カインの小言に、揃って落ち込んだムーランドとペパーだったが、ペパーの方はカインの一言を聞いて弾かれたように顔を上げる。
「"次"があってもいいのか……?」
「もちろん、教師の自宅に生徒が来るのはあまり褒められた事では無い。……他の地方に棲息するポケモンに興味がある生徒が、牧場の見学に来るのは止めないけれど」
「……タテマエってやつ?」
「まさか。実際、希望者は課外授業として生態の違いやリージョンフォームについて学ぶ為に、協力をお願いする事があるんだ。……それで? 今日の見学者であるペパーは、譲渡会で新しいポケモンと出会えた話をしに来たのかな?」
改めてペパーの用事を尋ねた。椅子に座ってゆっくり話を聞いてやりたいところだが、カインはまだ仕事中。ペパーにも寮の門限もある。時間の余裕はあまり無いのだ。

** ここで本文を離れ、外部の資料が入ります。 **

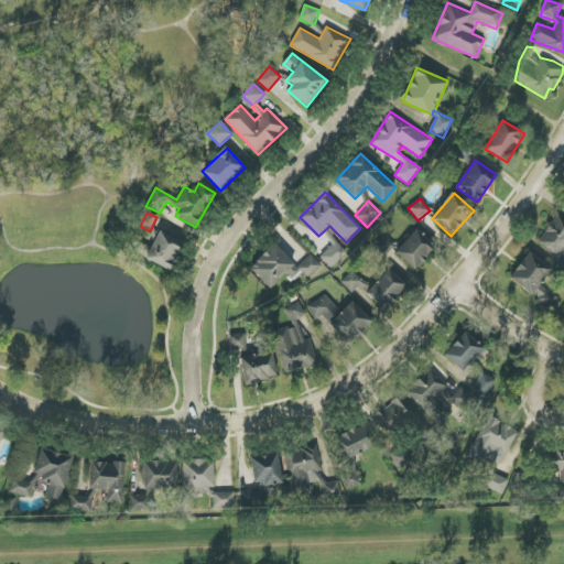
[(540,247),(563,258),(559,269),(563,271),(563,220),(553,216),(540,247)]
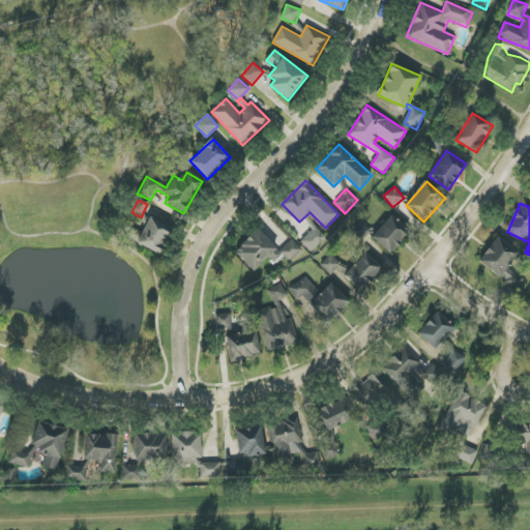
[(390,254),(410,232),(392,215),(372,237),(390,254)]
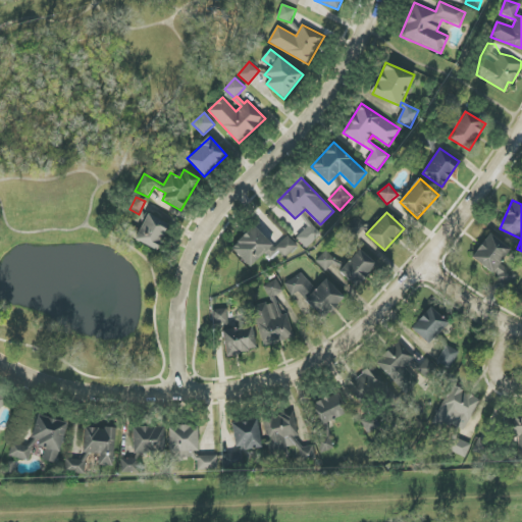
[(299,215),(309,226),(297,238),(305,248),(321,233),(302,213),(299,215)]
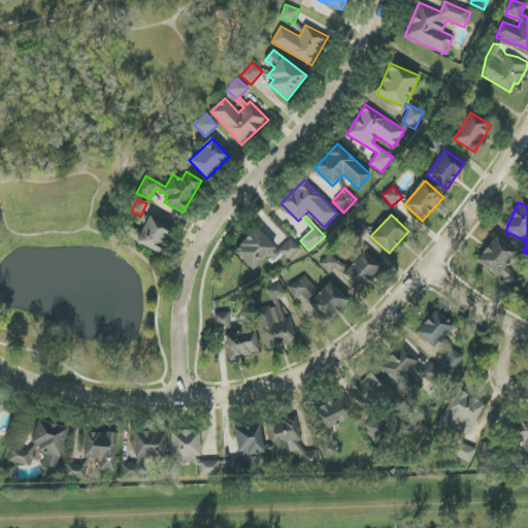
[(171,227),(150,217),(136,242),(159,254),(171,227)]
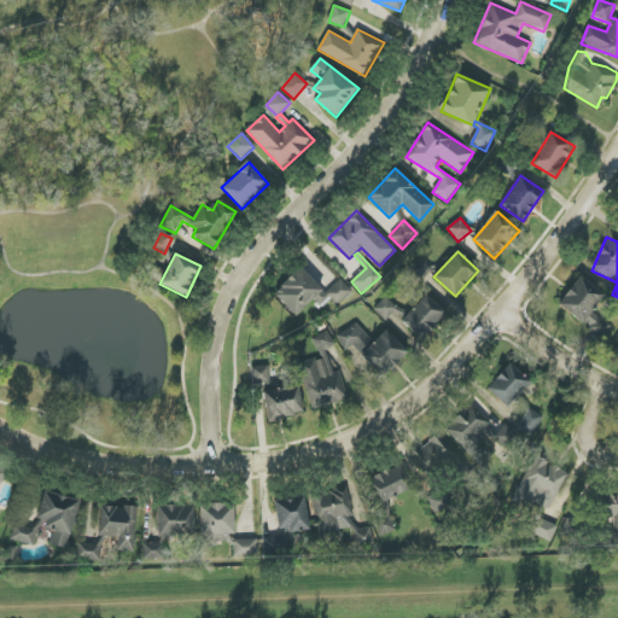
[(274,293),(296,318),(314,299),(321,307),(331,298),(338,305),(353,292),(342,279),(326,293),(302,267),(274,293)]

「そ、そうだった……! ゆうあ先生がどんなポケモンがいいのかを一緒に考えてくれたんだけど!」
「ジニア先生の補佐をしているゆうあ先生なら間違いないだろう」
「ホシガリスを貰ってきたぜ! カインせんせはどう思う?」
「………………、ちぃ!」
そう言いながら、ペパーは新しいボールを取り出した。
ぽしゅん、という音と共に、ムーランドの上にホシガリスが現れる。自分の手を舐めていたホシガリスは、新鮮な景色をゆっくりと辺りを見渡して、ペパーを認めて鳴き声を上げた。

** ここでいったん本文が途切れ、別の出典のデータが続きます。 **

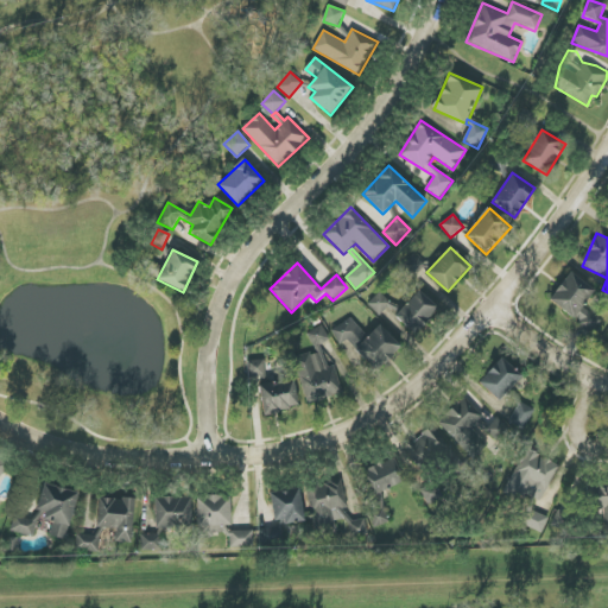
[(550,301),(593,334),(602,321),(583,306),(595,290),(571,272),(550,301)]
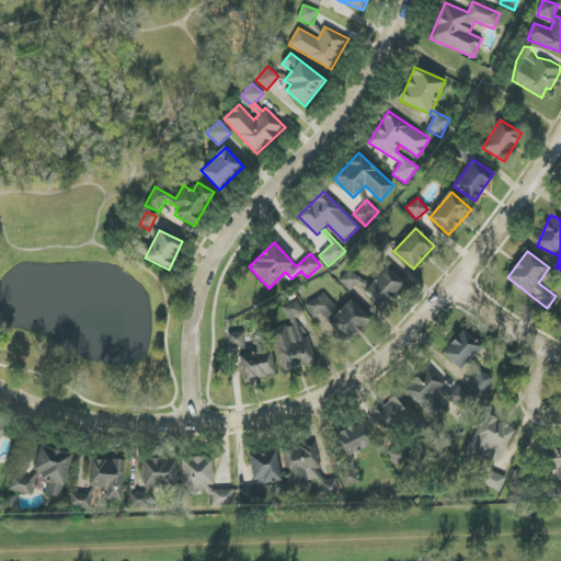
[(404,284),(387,267),(364,293),(381,308),(404,284)]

「ホシガリス。いいチョイスだと思うよ。この子を選んだ決め手は何だったんだい?」
「オレが選んだっていうか……、昨日カイン先生と話しただろ? こういうポケモンが欲しいってゆうあ先生に話してたら、ホシガリスの方から寄って来た」
「……なるほど……」
「ち……、ちゅいっ……」
ムーランドの背中からホシガリスを持ち上げてじっと見つめる。視点が変わったせいで思わず身を固くしたホシガリスに、カインは真剣に声を掛けた。
「急に持ち上げてすまない。……ペパーとマフィティフを頼むよ」
「ちっ!」
「ペパー。本来ならば、先住ポケモンであるマフィティフが君との暮らしについて教えるのだけど、今の状況ではそういかないからね。慣れるまでは大変だろうけれど、ノーマルタイプのホシガリスとなら上手くやれるだろう」
「はいっ」
「よろしい。では、気を付けて帰りなさい。……、困ったらまた連絡しなさい」
「おう! ……じゃなくって……、はい!!」
本当は、教室にも来るように言いたかった。そこまで言ってしまうと、ペパーの負担になるような気がして、カインは喉まで上がってきた言葉を飲み込んでペパーを見送る。

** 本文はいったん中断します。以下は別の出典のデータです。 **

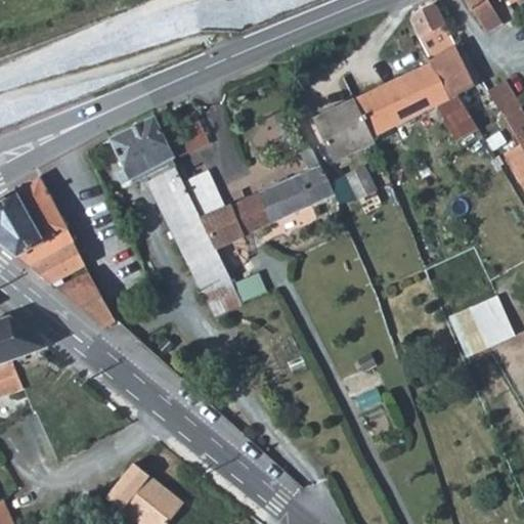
[(504,22),(518,14),(512,2),(510,0),(483,0),(475,4),(482,18),(497,10),(504,22)]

ペパーはホシガリスを受け取ると、満足そうに笑って待たせているのだろうタクシーへと歩き出した。自分の代わりに見送りを、とムーランドに指示したカインは小さくため息を吐く。
あの調子では、まだしばらく教室でペパーを見る事は難しいだろう。いくら授業はリモートで受けられるとは言え、単位に関わるテストとなると話は別だ。長く教室を離れると、それだけ教室に復帰するまでの心のハードルも高くなってしまう。
「……ままならないものだな」
カインは仕事柄、ポケモンと接する時間の方が長い。自分なりに考えて生徒達に対応しているが、これが正解なのか分からない。
空の向こうへ向けて小さくなっていくゴンドラを見上げて、どうしたものかと考え始めた頭を振る。まとまらない思考を意識の外へ追いやったカインは、待たせたままのポケモン達の元へ足を向けた。